• _TASK PROMPT_
Can you copy the text lines of every row below word for word, leaving the pictures out?

Extracted data entries:

>>>

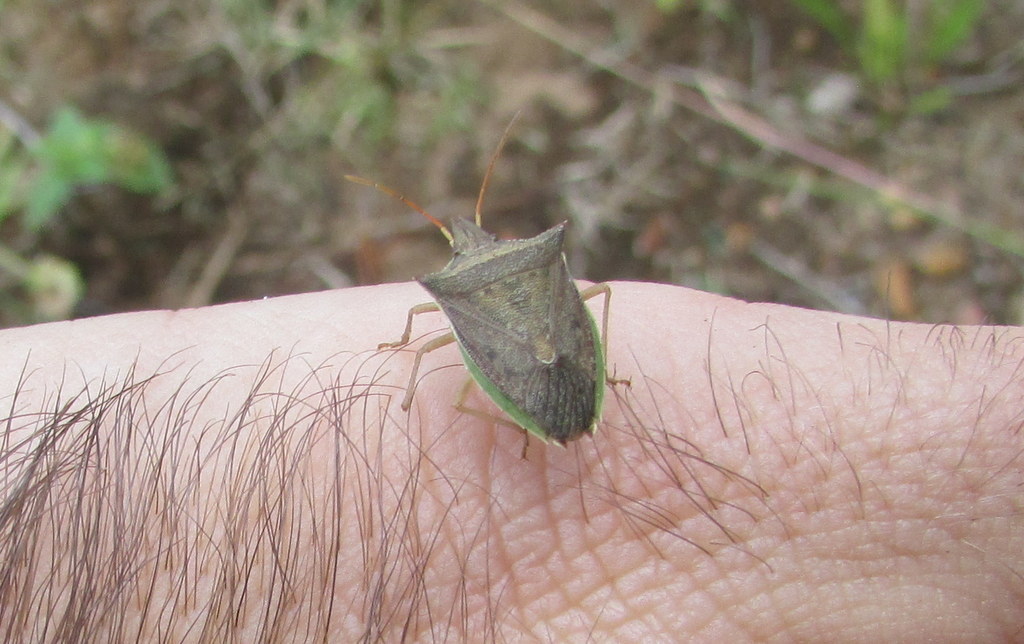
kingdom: Animalia
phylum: Arthropoda
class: Insecta
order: Hemiptera
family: Pentatomidae
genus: Diceraeus
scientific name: Diceraeus furcatus
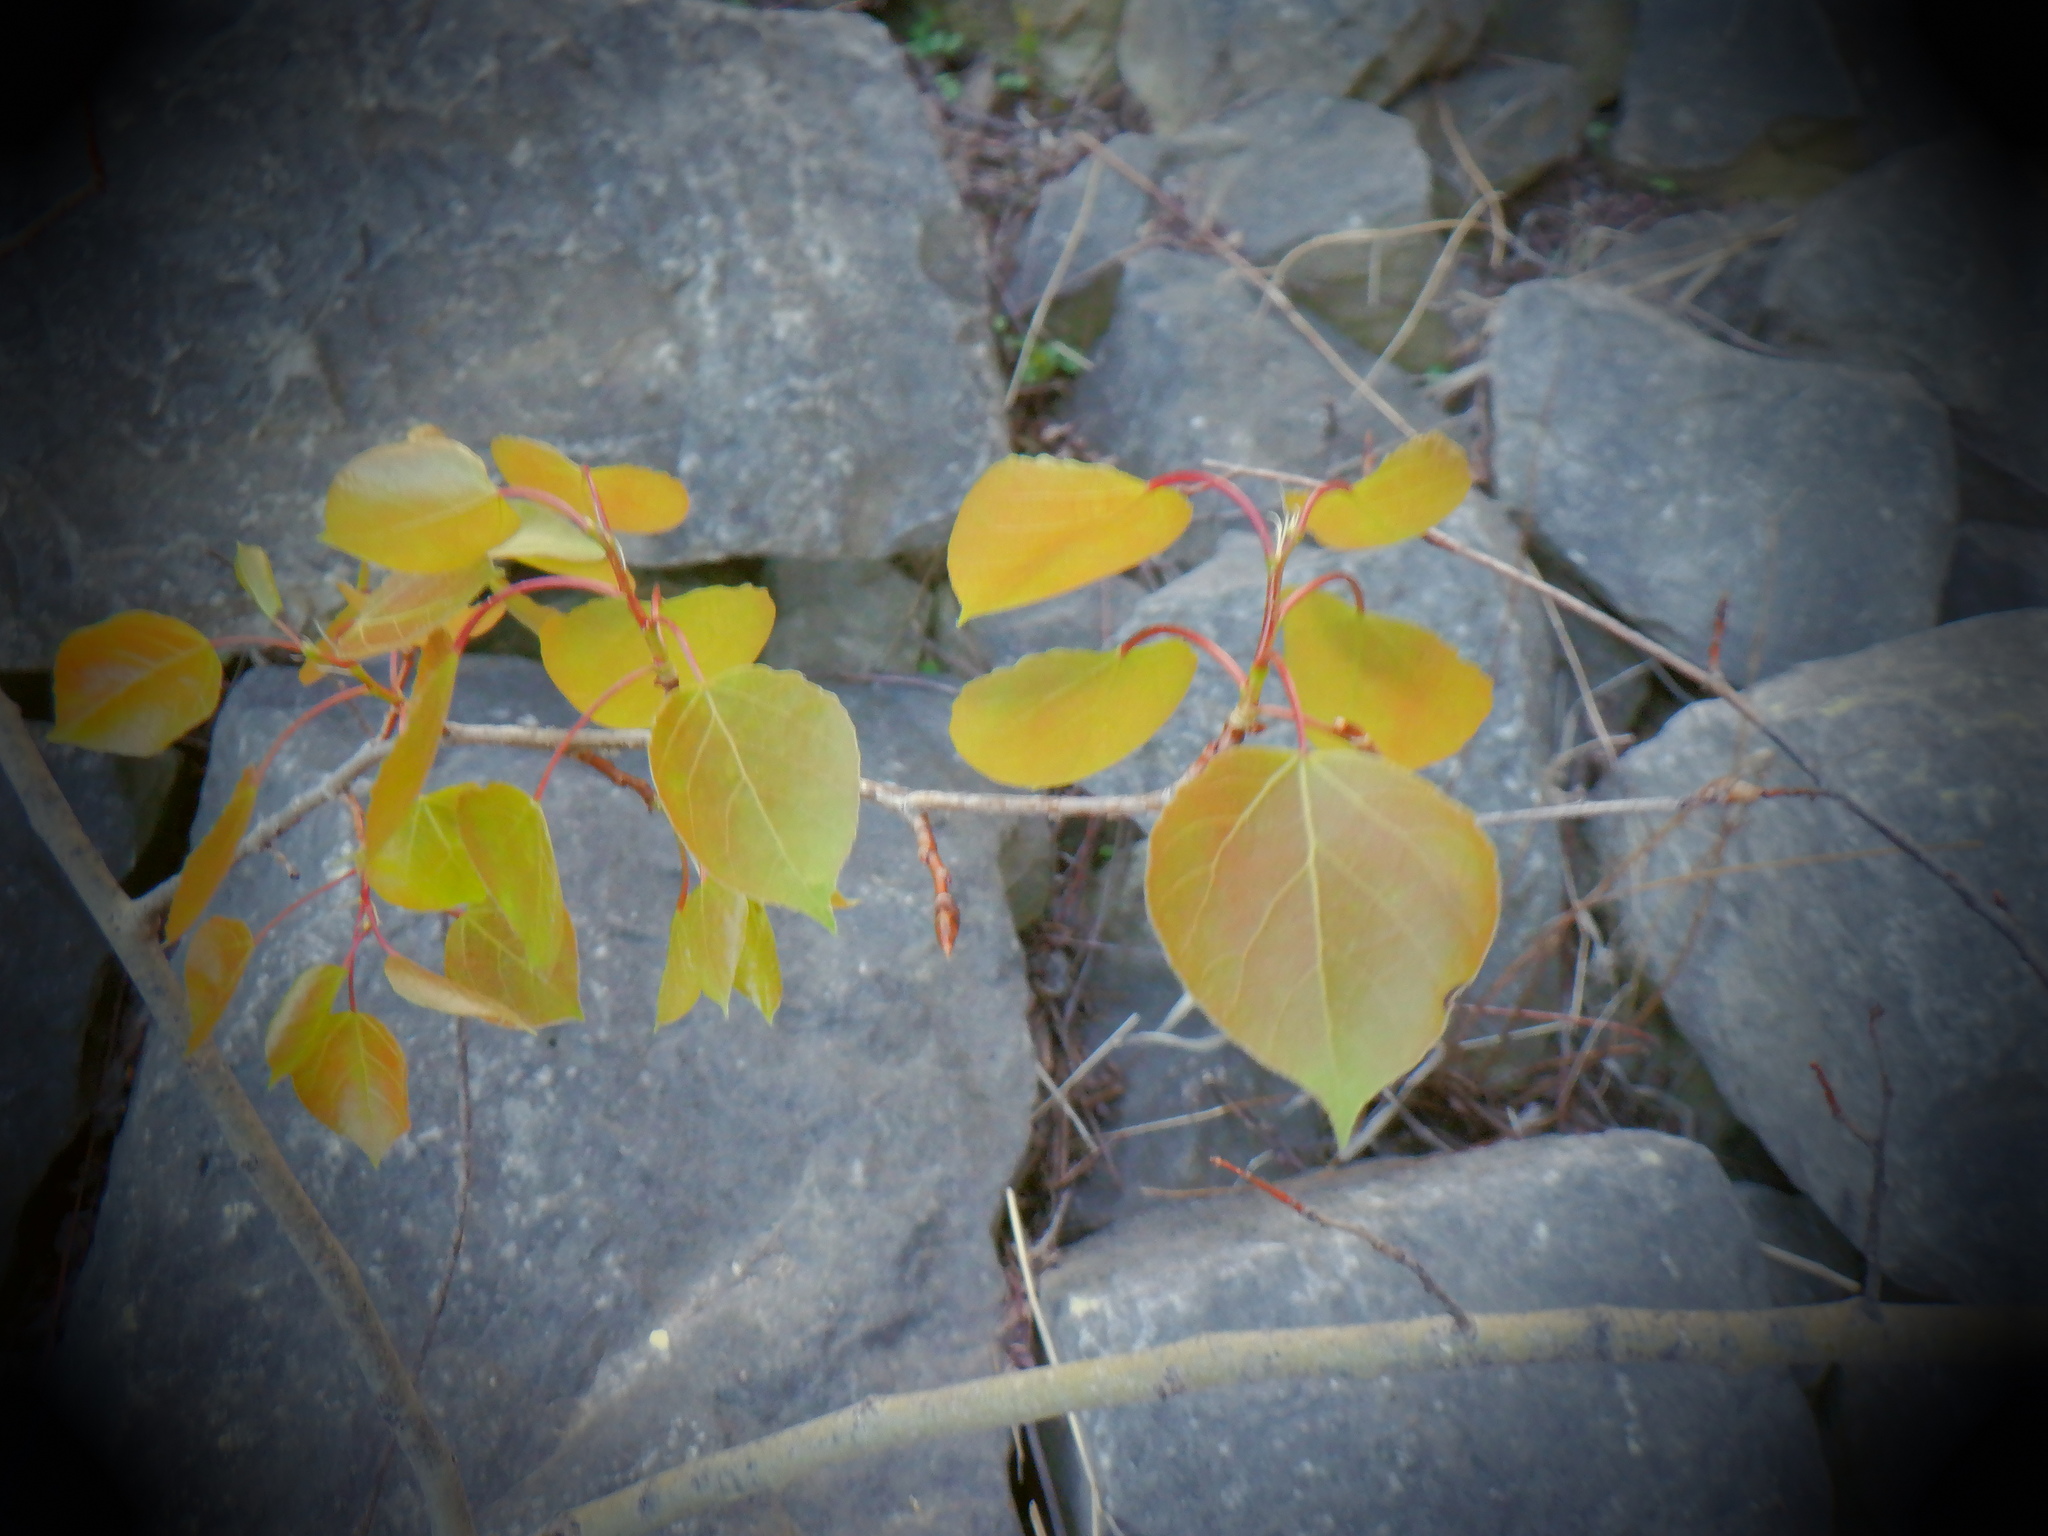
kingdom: Plantae
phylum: Tracheophyta
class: Magnoliopsida
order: Malpighiales
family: Salicaceae
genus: Populus
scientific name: Populus tremuloides
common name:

<<<

• _RESULT_
kingdom: Animalia
phylum: Arthropoda
class: Insecta
order: Hemiptera
family: Pentatomidae
genus: Diceraeus
scientific name: Diceraeus furcatus
kingdom: Plantae
phylum: Tracheophyta
class: Magnoliopsida
order: Malpighiales
family: Salicaceae
genus: Populus
scientific name: Populus tremuloides
common name:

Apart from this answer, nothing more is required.